[Camera metadata records]
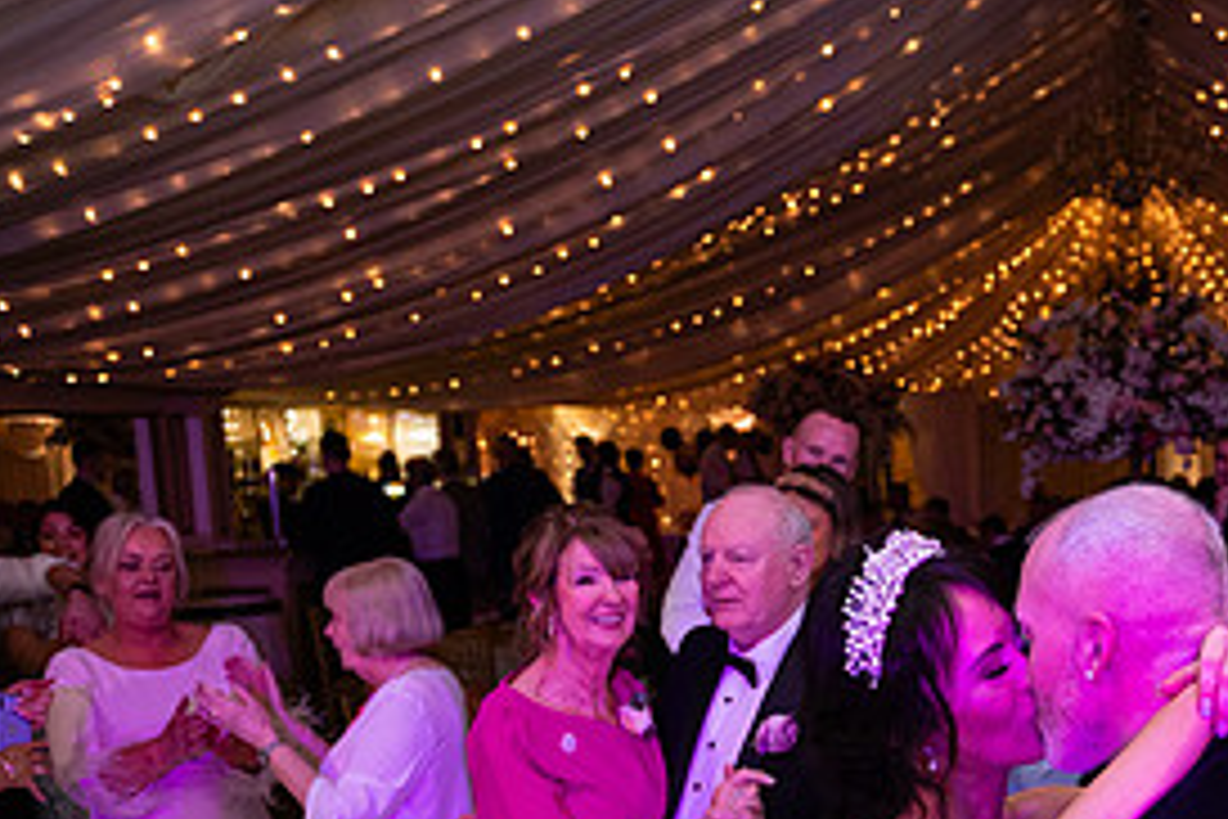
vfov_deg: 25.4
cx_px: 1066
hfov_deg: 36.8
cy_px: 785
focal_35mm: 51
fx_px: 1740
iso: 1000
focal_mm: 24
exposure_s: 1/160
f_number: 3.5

Written task — Reproduce exactly the line that contains "hfov_deg: 36.8" together with each line after it to the end of the entries; include no other lines.

Task result —
hfov_deg: 36.8
cy_px: 785
focal_35mm: 51
fx_px: 1740
iso: 1000
focal_mm: 24
exposure_s: 1/160
f_number: 3.5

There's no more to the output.